#### [Material for this exercise]
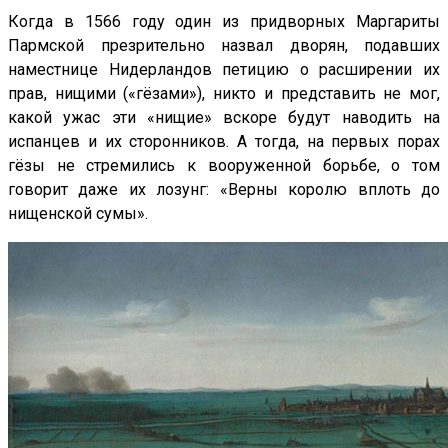
Когда в 1566 году один из придворных Маргариты
Пармской презрительно назвал дворян, подавших
наместнице Нидерландов петицию о расширении их
прав, нищими («гёзами»), никто и пред­ставить не мог,
какой ужас эти «нищие» вскоре будут наводить на
испанцев и их сторонников. А тогда, на первых порах
гёзы не стремились к вооруженной борьбе, о том
говорит даже их лозунг: «Верны королю вплоть до
нищенской сумы».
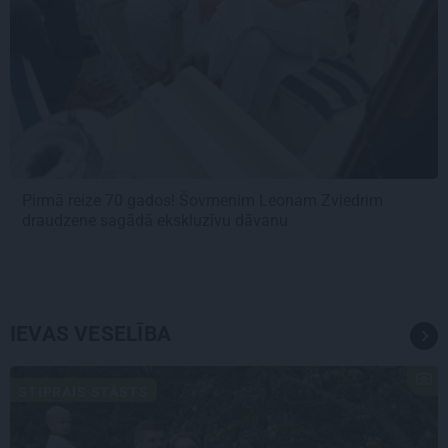
Pirmā reize 70 gados! Šovmenim Leonam Zviedrim
draudzene sagādā ekskluzīvu dāvanu
IEVAS VESELĪBA
STIPRAIS STĀSTS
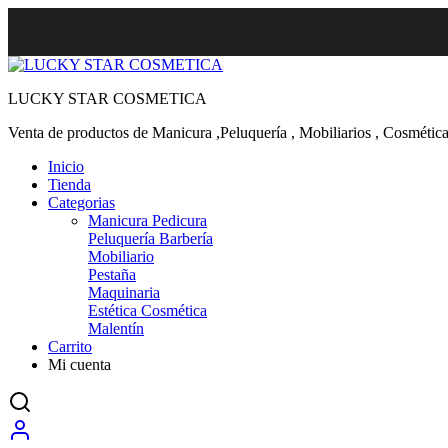
LUCKY STAR COSMETICA
Venta de productos de Manicura ,Peluquería , Mobiliarios , Cosmética
Inicio
Tienda
Categorias
Manicura Pedicura
Peluquería Barbería
Mobiliario
Pestaña
Maquinaria
Estética Cosmética
Malentín
Carrito
Mi cuenta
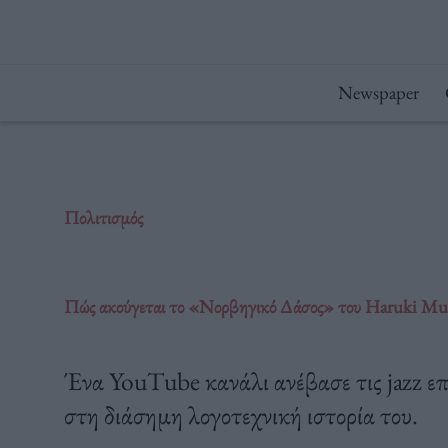
Μετάβαση
στο
περιεχόμενο
Newspaper
Πολιτισμός
Πώς ακούγεται το «Νορβηγικό Δάσος» του Haruki Mu
Ένα YouTube κανάλι ανέβασε τις jazz επ
στη διάσημη λογοτεχνική ιστορία του.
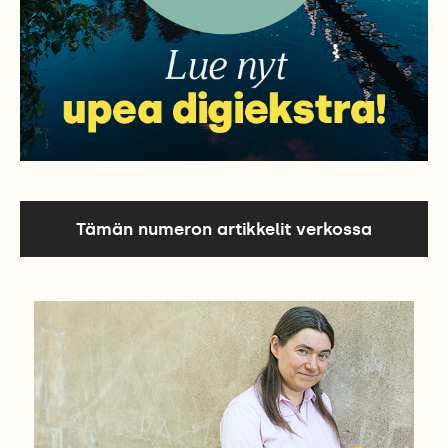
Tämän numeron artikkelit verkossa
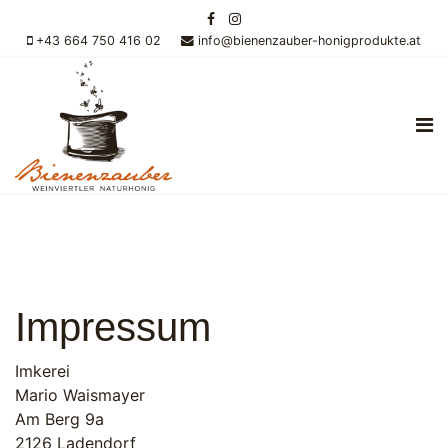
+43 664 750 416 02
info@bienenzauber-honigprodukte.at
Impressum
Imkerei
Mario Waismayer
Am Berg 9a
2126 Ladendorf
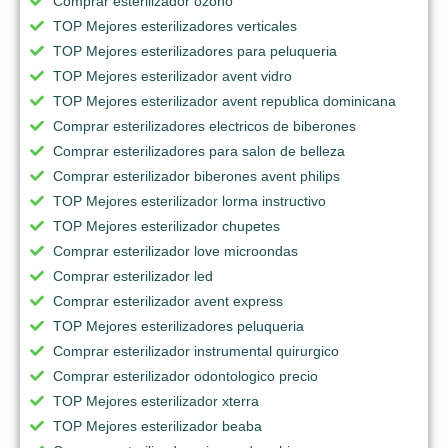
Comprar esterilizador ozono
TOP Mejores esterilizadores verticales
TOP Mejores esterilizadores para peluqueria
TOP Mejores esterilizador avent vidro
TOP Mejores esterilizador avent republica dominicana
Comprar esterilizadores electricos de biberones
Comprar esterilizadores para salon de belleza
Comprar esterilizador biberones avent philips
TOP Mejores esterilizador lorma instructivo
TOP Mejores esterilizador chupetes
Comprar esterilizador love microondas
Comprar esterilizador led
Comprar esterilizador avent express
TOP Mejores esterilizadores peluqueria
Comprar esterilizador instrumental quirurgico
Comprar esterilizador odontologico precio
TOP Mejores esterilizador xterra
TOP Mejores esterilizador beaba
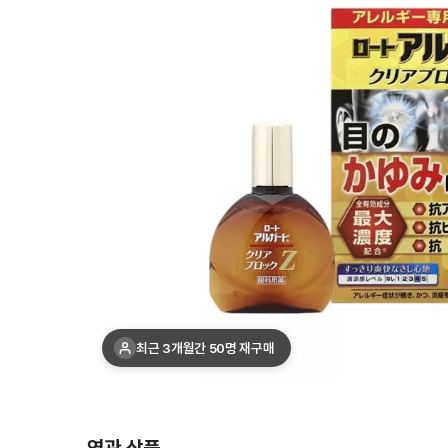
최근 3개월간 50명 재구매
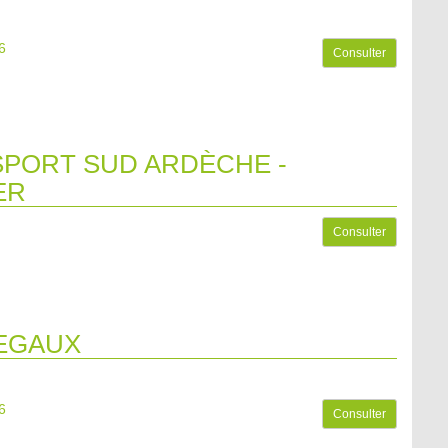
6
Consulter
PORT SUD ARDÈCHE -
ER
Consulter
EGAUX
6
Consulter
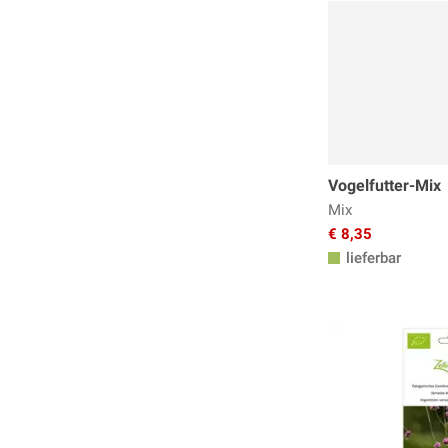
Vogelfutter-Mix
Mix
€ 8,35
lieferbar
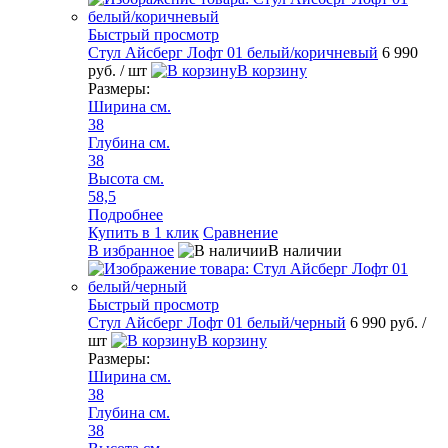
Быстрый просмотр
Стул Айсберг Лофт 01 белый/коричневый
6 990
руб.
/ шт
В корзину
Размеры:
Ширина см.
38
Глубина см.
38
Высота см.
58,5
Подробнее
Купить в 1 клик
Сравнение
В избранное
В наличии
Быстрый просмотр
Стул Айсберг Лофт 01 белый/черный
6 990 руб.
/
шт
В корзину
Размеры:
Ширина см.
38
Глубина см.
38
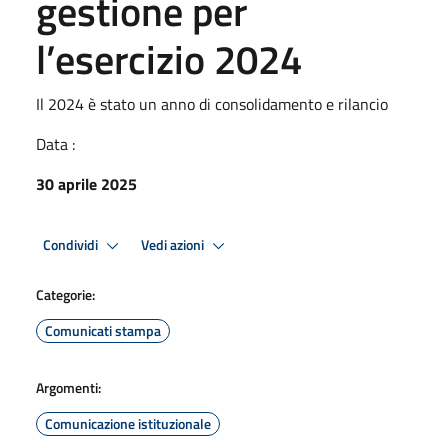
gestione per
l’esercizio 2024
Il 2024 è stato un anno di consolidamento e rilancio
Data :
30 aprile 2025
Condividi
Vedi azioni
Categorie:
Comunicati stampa
Argomenti:
Comunicazione istituzionale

#### [Work instruction]
Whenever a line in the material contains the word "Айсберг", copy that line.

#### [Finished exercise]
Стул Айсберг Лофт 01 белый/коричневый
Стул Айсберг Лофт 01 белый/черный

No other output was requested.